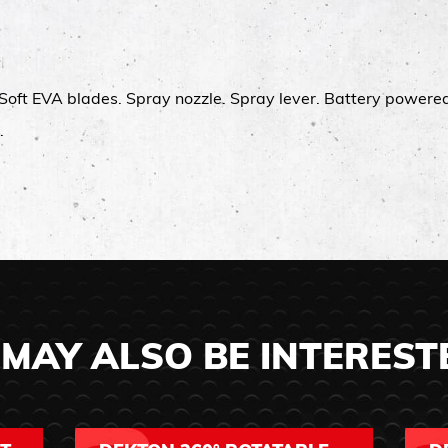
Soft EVA blades.​ Spray nozzle.​ Spray lever.​ Battery powered.
.
MAY ALSO BE INTEREST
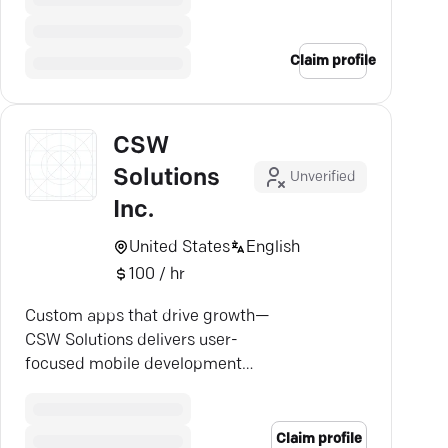
Claim profile
CSW
Solutions
Unverified
Inc.
United States
English
100 / hr
Custom apps that drive growth—
CSW Solutions delivers user-
focused mobile development
tailored to your business needs.
Claim profile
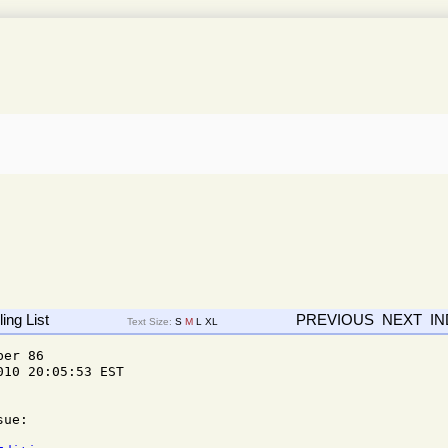
ing List
PREVIOUS
NEXT
I
Text Size:
S
M
L
XL
er 86 

10 20:05:53 EST

ue:
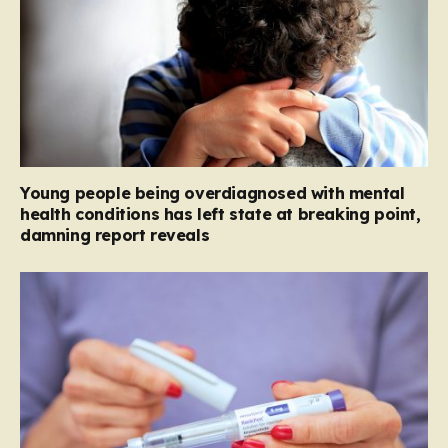
Young people being overdiagnosed with mental
health conditions has left state at breaking point,
damning report reveals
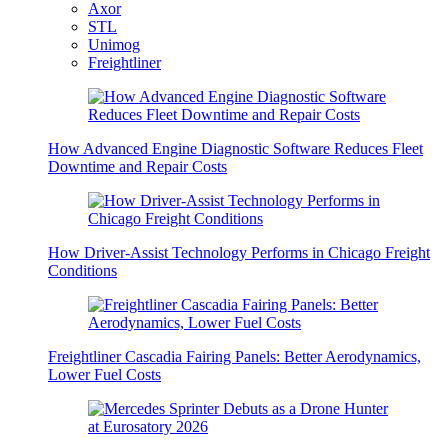
Axor
STL
Unimog
Freightliner
How Advanced Engine Diagnostic Software Reduces Fleet
Downtime and Repair Costs
How Driver-Assist Technology Performs in Chicago Freight
Conditions
Freightliner Cascadia Fairing Panels: Better Aerodynamics,
Lower Fuel Costs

────

** Task description **
Count the lines in the data above that contain the string "Freightliner", matching case exactly. Reply with only the number.

** Response **
2